Nieminen po fenomenalnym dla niego sezonie 1991/92, kiedy to wygrał niemal wszystko, co było do wygrania, tak spektakularnych sukcesów nigdy już potem nie odnosił. Oprócz dużego talentu zasłynął również z tego, że w 2003 roku po spożyciu alkoholu złamał sobie kostkę, co stało się głównym powodem zakończenia jego kariery. Zimą 2016 roku 41-letni Niemienen zszokował cały narciarski świat deklaracją powrotu na skocznię i udziału w igrzyskach olimpijskich w 2018 roku.

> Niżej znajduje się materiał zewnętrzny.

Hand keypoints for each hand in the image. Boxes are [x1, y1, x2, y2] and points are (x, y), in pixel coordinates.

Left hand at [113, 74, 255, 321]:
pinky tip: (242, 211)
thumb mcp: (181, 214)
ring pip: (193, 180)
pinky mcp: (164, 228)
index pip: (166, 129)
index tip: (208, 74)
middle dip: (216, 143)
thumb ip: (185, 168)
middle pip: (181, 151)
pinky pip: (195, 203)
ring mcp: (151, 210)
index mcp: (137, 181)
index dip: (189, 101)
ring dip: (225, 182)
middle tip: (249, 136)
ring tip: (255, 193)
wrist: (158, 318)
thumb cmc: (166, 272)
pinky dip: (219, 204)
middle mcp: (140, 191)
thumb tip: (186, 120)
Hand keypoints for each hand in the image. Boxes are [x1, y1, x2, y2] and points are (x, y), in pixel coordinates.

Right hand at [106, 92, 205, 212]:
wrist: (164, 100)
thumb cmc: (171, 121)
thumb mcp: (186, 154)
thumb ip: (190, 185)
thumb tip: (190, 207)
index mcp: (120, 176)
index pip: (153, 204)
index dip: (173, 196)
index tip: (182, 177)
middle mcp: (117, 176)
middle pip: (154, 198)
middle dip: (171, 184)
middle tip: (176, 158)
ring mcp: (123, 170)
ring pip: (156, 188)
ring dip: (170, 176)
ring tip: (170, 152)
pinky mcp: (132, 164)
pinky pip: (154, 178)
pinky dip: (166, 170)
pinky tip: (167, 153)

Za słowami poszły nawet czyny. Pojawił się dwukrotnie na starcie krajowych zawodów, w Lahti i Taivalkoski, gdzie pomimo ponad dziesięcioletniej przerwy od skoków zdołał dwukrotnie zająć 17 miejsce, wyprzedzając nawet zawodników, którzy reprezentowali Finlandię na arenie międzynarodowej. Rozmowy z potencjalnymi sponsorami nie potoczyły się jednak na tyle pomyślnie, by znakomity przed laty skoczek mógł się utrzymać z uprawiania sportu. Rozwód, długi, stałe problemy z organami podatkowymi – wszystko to sprawiło, że Nieminen w obliczu braku rychłych perspektyw rozwiązania swoich problemów za sprawą występów na skoczni, zaczął szukać innego źródła zarobkowania. Doszło nawet do tego, że wystawił na sprzedaż swoje najważniejsze trofea.

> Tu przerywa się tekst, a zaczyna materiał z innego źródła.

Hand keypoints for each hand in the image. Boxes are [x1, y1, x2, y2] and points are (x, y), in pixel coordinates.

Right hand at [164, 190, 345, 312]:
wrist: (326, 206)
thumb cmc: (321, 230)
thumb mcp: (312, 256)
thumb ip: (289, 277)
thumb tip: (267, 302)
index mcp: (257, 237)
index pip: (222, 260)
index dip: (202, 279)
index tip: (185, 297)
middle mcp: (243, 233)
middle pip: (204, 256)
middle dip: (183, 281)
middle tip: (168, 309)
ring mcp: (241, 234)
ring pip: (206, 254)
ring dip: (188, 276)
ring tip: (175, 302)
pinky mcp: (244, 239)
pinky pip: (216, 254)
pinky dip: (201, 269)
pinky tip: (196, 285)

W końcu zakotwiczył  w firmie pośredniczącej w handlu nieruchomościami. Nie zapomniał o skokach. Pomagał szkolić dzieci w ośrodku w Oulu, przez jakiś czas był też indywidualnym trenerem najlepszej fińskiej skoczkini, Julii Kykkaenen. Niedawno związał się z nową partnerką, z którą wspólnie wychowują jedenaścioro dzieci z ich poprzednich związków. 

W sierpniu mistrz i brązowy medalista igrzysk z 1994 roku przeprowadził się do Helsinek. Obecność byłego skoczka w stolicy postanowił wykorzystać Antti Kainulainen, trener miejscowego klubu. Tradycje skoków narciarskich w największym fińskim mieście sięgają samego zarania XX wieku. W przeszłości istniało tam co najmniej kilkanaście skoczni, dziś ostały się dwa malutkie obiekty, K-15 i 22. 

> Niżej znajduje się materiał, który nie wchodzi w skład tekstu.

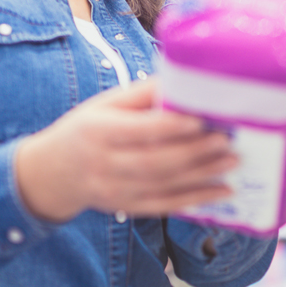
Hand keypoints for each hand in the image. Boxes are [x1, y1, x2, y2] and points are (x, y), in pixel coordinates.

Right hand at [16, 79, 236, 222]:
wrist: (53, 173)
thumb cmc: (86, 129)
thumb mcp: (104, 104)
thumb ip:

- Sytuację w Helsinkach mamy taką, jaką mamy. Lepsze jednak to niż nic. Problem polega na tym, że ludzie tak naprawdę nie wiedzą, że Herttoniemi nadal można skakać na nartach - mówi Kainulainen w rozmowie z portalem Yle.fi. - To jest właśnie główny kłopot - dodaje Nieminen. - musimy zacząć działać, by zmienić ten stan rzeczy. 

Nieminen ma stąd dobre wspomnienia. To właśnie na Herttoniemi w Helsinkach wygrał swoje pierwsze zwody w życiu, był również rekordzistą skoczni K-15 i rozebranej niedawno K-46. Teraz ma być kimś w rodzaju aktywisty, mentora, animatora i pomagać w szkoleniu tych, którzy marzą o sukcesach takich, jakie stały się jego udziałem. - Skoki, podobnie jak wiele innych sportów indywidualnych, muszą teraz rywalizować z e-sportami i różnymi nowymi dyscyplinami, ale nie można tym wszystkiego tłumaczyć. Musimy odważnie promować naszą działalność i przypominać ludziom, jakim wspaniałym sportem są skoki -  deklaruje zdobywca Kryształowej Kuli za sezon 1993/94 w rozmowie z Yle.fi.

Planem na najbliższą zimę jest znaczne poszerzenie grupki trenujących tam młodych skoczków. Następnym krokiem ma być odbudowanie rozebranej większej skoczni. Dla starszych bowiem dzieci dojeżdżanie trzy razy w tygodniu do oddalonego o ponad 100 kilometrów Lahti jest co najmniej problematyczne.